Center for Indigenous and Cultural Psychology(CICP) Fakultas Psikologi Universitas Gadjah Mada (UGM) kembali menggelar Angkringan CICP yang ke-18 pada hari Jumat (14/02) dengan tema “Young Men Navigating Pathways to Livelihood in Resettlements of West Kalimantan, Indonesia”. Diskusi ini diangkat dari hasil penelitian etnografi yang dipimpin oleh Dr. Wenty Marina Minza mengenai kehidupan pemuda di daerah pemukiman baru (resettlement) di Kalimantan Barat. Tamu Angkringan 18 ini adalah Lana Savira, mahasiswa Magister Psikologi UGM sekaligus asisten penelitian dalam kelompok penelitian etnografi Kalimantan Barat CICP.
Angkringan ke-18 ini membahas perjalanan pemuda dalam membangun jalan hidup dan masa depannya di daerah pemukiman baru pascarelokasi imbas konflik di Sambas 1999. Tim penelitian menyoroti bagaimana stigma terhadap orang Madura masih cukup kuat di masyarakat. “Bicara tentang Madura di sini menarik, ada sentimen terhadap orang Madura yang dianggap kasar, suka carok, rusuh, dan sebagainya. Stigma terhadap orang Madura masih melekat,” ujar Lana.
Berangkat dari keingintahuan terhadap kehidupan orang Madura Sambas 20 tahun setelah kerusuhan terjadi, penelitian ini bertujuan untuk mengetahui bagaimana pemuda Madura Sambas menavigasi tantangan serta mencari mata pencaharian di tengah kondisi yang tidak selalu berpihak pada mereka. Lana menjelaskan bahwa meskipun dua dekade sudah berlalu, setelah kerusuhan terjadi, para pemuda Madura Sambas masih kesulitan mencari pekerjaan karena sudah kalah terlebih dahulu dari mereka yang memiliki orang dalam.

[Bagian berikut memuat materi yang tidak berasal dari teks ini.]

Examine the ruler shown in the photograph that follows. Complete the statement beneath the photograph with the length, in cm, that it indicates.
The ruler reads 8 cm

Ia juga menekankan bahwa perjalanan hidup mereka tidak bisa dilihat secara linear. “Orang-orang Madura, terutama pemuda, tidak bisa dilihat dalam rentang secara umum karena ada konteks yang harus dilibatkan disana. Mereka menghadapi realitas yang lebih lebih kompleks, dari anak-anak bisa langsung beralih ke tahap dewasa. Setelah lulus SMA, mereka langsung dituntut untuk ikut andil dalam mengurus finansial keluarga,” ujarnya.
Ia menambahkan bahwa sejak lahir, pemuda Madura Sambas sudah menghadapi beberapa identitas rentan sebagai triple minority. Mereka bukan hanya bagian dari kelompok Madura yang sering mendapat stigma tertentu, tetapi juga mantan pengungsi, serta anak muda dalam masa transisi yang kerap dianggap belum dewasa. Maka dari itu, penelitian ini tidak hanya fokus pada transisi dari pendidikan ke pekerjaan, tetapi juga melibatkan konteks budaya yang melingkupinya.

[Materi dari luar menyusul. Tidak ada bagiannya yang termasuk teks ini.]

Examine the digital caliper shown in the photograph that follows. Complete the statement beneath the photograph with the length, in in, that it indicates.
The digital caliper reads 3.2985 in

Selain faktor identitas, fakta di lapangan menunjukkan bahwa akses ke pekerjaan formal bagi pemuda Madura Sambas sangat terbatas, terutama karena pemuda tidak mendapat pendidikan tinggi. Akibatnya, mayoritas dari mereka hanya bisa mengisi pekerjaan-pekerjaan di sektor informal. Untuk menghadapi tantangan ini, penelitian mengungkap bahwa banyak pemuda Madura Sambas memilih bermigrasi ke luar negeri demi mencari pekerjaan, baik secara legal maupun ilegal. Selain itu, mereka juga membangun persepsi bahwa mereka adalah “generasi perintis”. Tugas utama mereka sebagai generasi perintis meliputi mengamankan hubungan berbasis etnis melalui berbagai cara yang memungkinkan, menciptakan orang dalam sendiri, dan menjadi orang dalam untuk memberikan akses bagi generasi mendatang untuk menjadi bagian dari sistem.
“Para pemuda Madura Sambas menavigasi jalur menuju mata pencaharian dengan membangun identitas sebagai generasi perintis. Identitas ini dibentuk dari aspirasi dan imajinasi sehingga menciptakan harapan kemajuan di masa depan. Mereka perlahan-lahan membuka jalan bagi generasi berikutnya dari Sambas Madura. Tentu, tujuan akhirnya nanti, tidak hanya untuk mencapai stabilitas ekonomi semata, tetapi juga untuk diakui sebagai setara,” tutup Lana dalam sesi diskusi tersebut.